Needling the Choir

Lest I go two days without linking to Inside Higher Ed, there's a "Devil's Workshop" column from Wick Sloan today, in the form of a fake letter to Congress calling for higher taxes on higher education:

Perhaps it's time for the nation to admit we are at war and to act accordingly. The immense Iraq war spending is the answer, not the obstacle, to helping millions of low-income students attend and finish college now. Via tax policy for donations and endowments alone, our nation allocates $18 billion in benefits to higher education. In a commendable bipartisan spirit, the Senate, this year and last, has moved to reallocate billions in federal funds for student-loan subsidies from banks to students.
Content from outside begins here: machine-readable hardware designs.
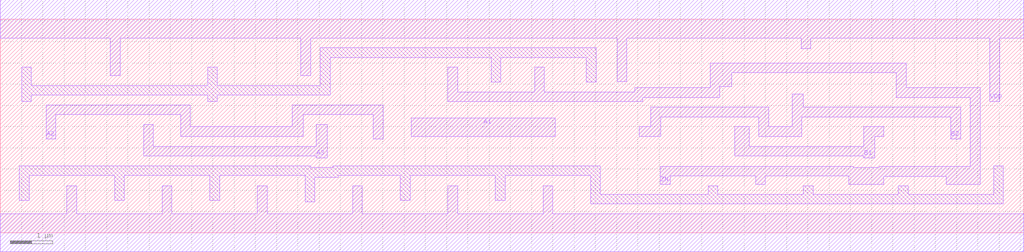
<source format=lef>
# Copyright 2022 GlobalFoundries PDK Authors
#
# Licensed under the Apache License, Version 2.0 (the "License");
# you may not use this file except in compliance with the License.
# You may obtain a copy of the License at
#
#      http://www.apache.org/licenses/LICENSE-2.0
#
# Unless required by applicable law or agreed to in writing, software
# distributed under the License is distributed on an "AS IS" BASIS,
# WITHOUT WARRANTIES OR CONDITIONS OF ANY KIND, either express or implied.
# See the License for the specific language governing permissions and
# limitations under the License.

MACRO gf180mcu_fd_sc_mcu9t5v0__oai32_4
  CLASS core ;
  FOREIGN gf180mcu_fd_sc_mcu9t5v0__oai32_4 0.0 0.0 ;
  ORIGIN 0 0 ;
  SYMMETRY X Y ;
  SITE GF018hv5v_green_sc9 ;
  SIZE 24.08 BY 5.04 ;
  PIN A1
    DIRECTION INPUT ;
    ANTENNAGATEAREA 6.828 ;
    PORT
      LAYER METAL1 ;
        POLYGON 9.67 2.27 13.055 2.27 13.055 2.71 9.67 2.71  ;
    END
  END A1
  PIN A2
    DIRECTION INPUT ;
    ANTENNAGATEAREA 6.828 ;
    PORT
      LAYER METAL1 ;
        POLYGON 1.08 2.215 1.31 2.215 1.31 2.785 4.245 2.785 4.245 2.27 7.13 2.27 7.13 2.785 8.78 2.785 8.78 2.215 9.01 2.215 9.01 3.015 6.87 3.015 6.87 2.5 4.475 2.5 4.475 3.015 1.08 3.015  ;
    END
  END A2
  PIN A3
    DIRECTION INPUT ;
    ANTENNAGATEAREA 6.828 ;
    PORT
      LAYER METAL1 ;
        POLYGON 3.37 1.81 7.43 1.81 7.43 1.77 7.69 1.77 7.69 2.555 7.43 2.555 7.43 2.04 3.6 2.04 3.6 2.555 3.37 2.555  ;
    END
  END A3
  PIN B1
    DIRECTION INPUT ;
    ANTENNAGATEAREA 6.828 ;
    PORT
      LAYER METAL1 ;
        POLYGON 17.275 1.81 20.31 1.81 20.31 1.77 20.57 1.77 20.57 2.27 20.785 2.27 20.785 2.5 20.31 2.5 20.31 2.04 17.615 2.04 17.615 2.5 17.275 2.5  ;
    END
  END B1
  PIN B2
    DIRECTION INPUT ;
    ANTENNAGATEAREA 6.828 ;
    PORT
      LAYER METAL1 ;
        POLYGON 15.035 2.27 15.535 2.27 15.535 2.73 17.845 2.73 17.845 2.27 18.86 2.27 18.86 2.73 22.36 2.73 22.36 2.215 22.59 2.215 22.59 2.96 18.89 2.96 18.89 3.27 18.63 3.27 18.63 2.5 18.075 2.5 18.075 2.96 15.305 2.96 15.305 2.5 15.035 2.5  ;
    END
  END B2
  PIN ZN
    DIRECTION OUTPUT ;
    ANTENNADIFFAREA 7.467 ;
    PORT
      LAYER METAL1 ;
        POLYGON 10.53 3.09 15.115 3.09 15.115 3.19 16.93 3.19 16.93 3.45 17.21 3.45 17.21 3.77 21.08 3.77 21.08 3.19 22.82 3.19 22.82 1.565 20.675 1.565 20.675 1.54 20.07 1.54 20.07 1.57 15.53 1.57 15.53 1.14 15.76 1.14 15.76 1.34 17.77 1.34 17.77 1.14 18 1.14 18 1.34 19.955 1.34 19.955 1.14 20.78 1.14 20.78 1.335 22.25 1.335 22.25 1.14 23.05 1.14 23.05 3.42 21.31 3.42 21.31 4 16.7 4 16.7 3.42 14.925 3.42 14.925 3.32 12.8 3.32 12.8 3.9 12.57 3.9 12.57 3.32 10.76 3.32 10.76 3.9 10.53 3.9  ;
    END
  END ZN
  PIN VDD
    DIRECTION INOUT ;
    USE power ;
    SHAPE ABUTMENT ;
    PORT
      LAYER METAL1 ;
        POLYGON 0 4.59 2.59 4.59 2.59 3.705 2.82 3.705 2.82 4.59 7.07 4.59 7.07 3.705 7.3 3.705 7.3 4.59 14.02 4.59 14.51 4.59 14.51 3.56 14.74 3.56 14.74 4.59 18.84 4.59 18.84 4.345 19.07 4.345 19.07 4.59 23.28 4.59 23.28 3.09 23.51 3.09 23.51 4.59 23.6 4.59 24.08 4.59 24.08 5.49 23.6 5.49 14.02 5.49 0 5.49  ;
    END
  END VDD
  PIN VSS
    DIRECTION INOUT ;
    USE ground ;
    SHAPE ABUTMENT ;
    PORT
      LAYER METAL1 ;
        POLYGON 0 -0.45 24.08 -0.45 24.08 0.45 13 0.45 13 1.11 12.77 1.11 12.77 0.45 10.76 0.45 10.76 1.11 10.53 1.11 10.53 0.45 8.52 0.45 8.52 1.11 8.29 1.11 8.29 0.45 6.28 0.45 6.28 1.11 6.05 1.11 6.05 0.45 4.04 0.45 4.04 1.11 3.81 1.11 3.81 0.45 1.8 0.45 1.8 1.11 1.57 1.11 1.57 0.45 0 0.45  ;
    END
  END VSS
  OBS
      LAYER METAL1 ;
        POLYGON 0.5 3.09 0.73 3.09 0.73 3.245 4.88 3.245 4.88 3.09 5.11 3.09 5.11 3.245 7.76 3.245 7.76 4.13 11.55 4.13 11.55 3.55 11.78 3.55 11.78 4.13 13.79 4.13 13.79 3.55 14.02 3.55 14.02 4.36 7.53 4.36 7.53 3.475 5.11 3.475 5.11 3.9 4.88 3.9 4.88 3.475 0.73 3.475 0.73 3.9 0.5 3.9  ;
        POLYGON 0.45 0.77 0.68 0.77 0.68 1.35 2.69 1.35 2.69 0.77 2.92 0.77 2.92 1.35 4.93 1.35 4.93 0.77 5.16 0.77 5.16 1.35 7.17 1.35 7.17 0.73 7.4 0.73 7.4 1.31 7.95 1.31 7.95 1.35 9.41 1.35 9.41 0.77 9.64 0.77 9.64 1.35 11.65 1.35 11.65 0.77 11.88 0.77 11.88 1.35 13.89 1.35 13.89 0.68 23.6 0.68 23.6 1.58 23.37 1.58 23.37 0.91 21.36 0.91 21.36 1.105 21.13 1.105 21.13 0.91 19.12 0.91 19.12 1.11 18.89 1.11 18.89 0.91 16.88 0.91 16.88 1.11 16.65 1.11 16.65 0.91 14.12 0.91 14.12 1.58 7.82 1.58 7.82 1.54 7.3 1.54 7.3 1.58 0.45 1.58  ;
  END
END gf180mcu_fd_sc_mcu9t5v0__oai32_4

</source>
The Tax Code offers the same opportunity.

I have to say, I don't quite see the point of this column.

I mean, I understand the point of calling for more measures to increase the ability of low-income students to attend college, but this has what, exactly, to do with the war? Many of the aid measures he proposes to fund by taxing college and university spending are good ideas in their own right, and don't require a cheap invocation of the war. This smacks of "If we don't [do a thing that I wanted to do anyway], the terrorists win," which is a rhetorical tactic I'd really like to see squelched.
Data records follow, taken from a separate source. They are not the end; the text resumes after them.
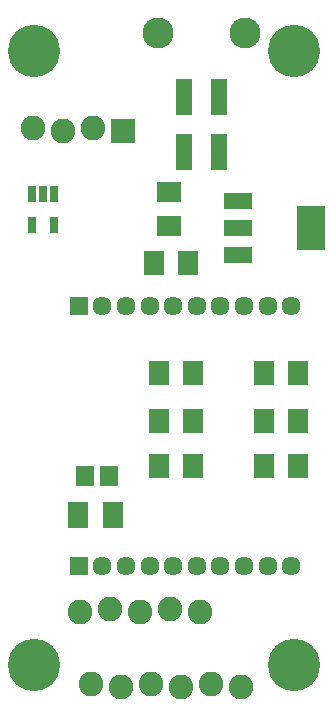
<source format=gts>
G75*
G70*
%OFA0B0*%
%FSLAX24Y24*%
%IPPOS*%
%LPD*%
%AMOC8*
5,1,8,0,0,1.08239X$1,22.5*
%
%ADD10R,0.0671X0.0867*%
%ADD11R,0.0592X0.0710*%
%ADD12R,0.0635X0.0635*%
%ADD13C,0.0635*%
%ADD14R,0.0960X0.0560*%
%ADD15R,0.0946X0.1497*%
%ADD16R,0.0297X0.0552*%
%ADD17R,0.0710X0.0790*%
%ADD18R,0.0580X0.1230*%
%ADD19C,0.1029*%
%ADD20R,0.0790X0.0710*%
%ADD21R,0.0820X0.0820*%
%ADD22C,0.0820*%
%ADD23C,0.1740*%
D10*
X003201Y006717D03*
X004382Y006717D03*
D11*
X004227Y008016D03*
X003440Y008016D03*
D12*
X003232Y005028D03*
X003232Y013689D03*
D13*
X004020Y013689D03*
X004807Y013689D03*
X005595Y013689D03*
X006382Y013689D03*
X007169Y013689D03*
X007957Y013689D03*
X008744Y013689D03*
X009532Y013689D03*
X010319Y013689D03*
X010319Y005028D03*
X009532Y005028D03*
X008744Y005028D03*
X007957Y005028D03*
X007169Y005028D03*
X006382Y005028D03*
X005595Y005028D03*
X004807Y005028D03*
X004020Y005028D03*
D14*
X008550Y015377D03*
X008550Y016287D03*
X008550Y017197D03*
D15*
X010990Y016287D03*
D16*
X002414Y016395D03*
X002414Y017419D03*
X002040Y017419D03*
X001666Y017419D03*
X001666Y016395D03*
D17*
X005750Y015127D03*
X006870Y015127D03*
X007030Y011437D03*
X007030Y009837D03*
X007030Y008337D03*
X005910Y008337D03*
X005910Y009837D03*
X005910Y011437D03*
X009410Y011437D03*
X009410Y009837D03*
X009410Y008337D03*
X010530Y008337D03*
X010530Y009837D03*
X010530Y011437D03*
D18*
X007921Y018820D03*
X007921Y020643D03*
X006739Y020643D03*
X006739Y018820D03*
D19*
X005893Y022797D03*
X008767Y022797D03*
D20*
X006250Y017477D03*
X006250Y016357D03*
D21*
X004700Y019517D03*
D22*
X003700Y019617D03*
X002700Y019517D03*
X001700Y019617D03*
X003280Y003497D03*
X004280Y003597D03*
X005280Y003497D03*
X006280Y003597D03*
X007280Y003497D03*
X007650Y001097D03*
X006650Y000997D03*
X005650Y001097D03*
X004650Y000997D03*
X003650Y001097D03*
X008650Y000997D03*
D23*
X001745Y001711D03*
X010406Y001711D03*
X010406Y022184D03*
X001745Y022184D03*
M02*

</source>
If the point is to make the billions spent on war in Iraq look more ridiculous, well, good luck with that. And in any case, isn't this directed at the wrong people? Academics as a group already think the war is stupid-- you don't need to threaten their income to get them to agree with you. This isn't just preaching to the choir, it's needlessly annoying the choir.
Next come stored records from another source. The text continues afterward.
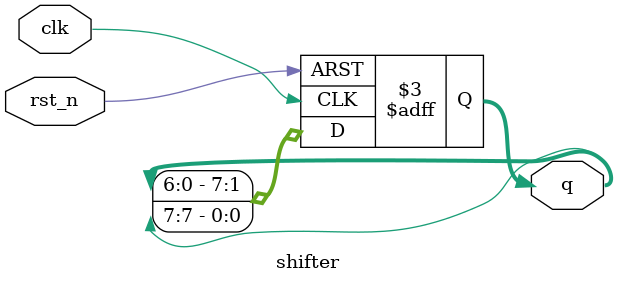
<source format=v>
module shifter(q, clk, rst_n);

output [7:0] q;
input clk;
input rst_n;
reg [7:0] q;

always @(posedge clk or negedge rst_n)
begin
    if (~rst_n)
        q <= 8'b01010101;
    else begin
        q[0] <= q[7];
        q[1] <= q[0];
        q[2] <= q[1];
        q[3] <= q[2];
        q[4] <= q[3];
        q[5] <= q[4];
        q[6] <= q[5];
        q[7] <= q[6];
    end
end
endmodule

</source>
From an economic perspective, a bunch of the things he's complaining about don't make a whole lot of sense, either. The logic behind things like tax breaks for academic construction is that those projects provide work for the construction industry, which gets money to not only well-connected contractors, but also to the people who do the actual construction work. That's a Good Thing, and it's worth a little tax revenue to encourage.

On the whole, this column is one of those pieces that's more concerned with being provocative than thoughtful. Which is all well and good if you're a columnist in need of work, but I'm not sure why I should take it seriously.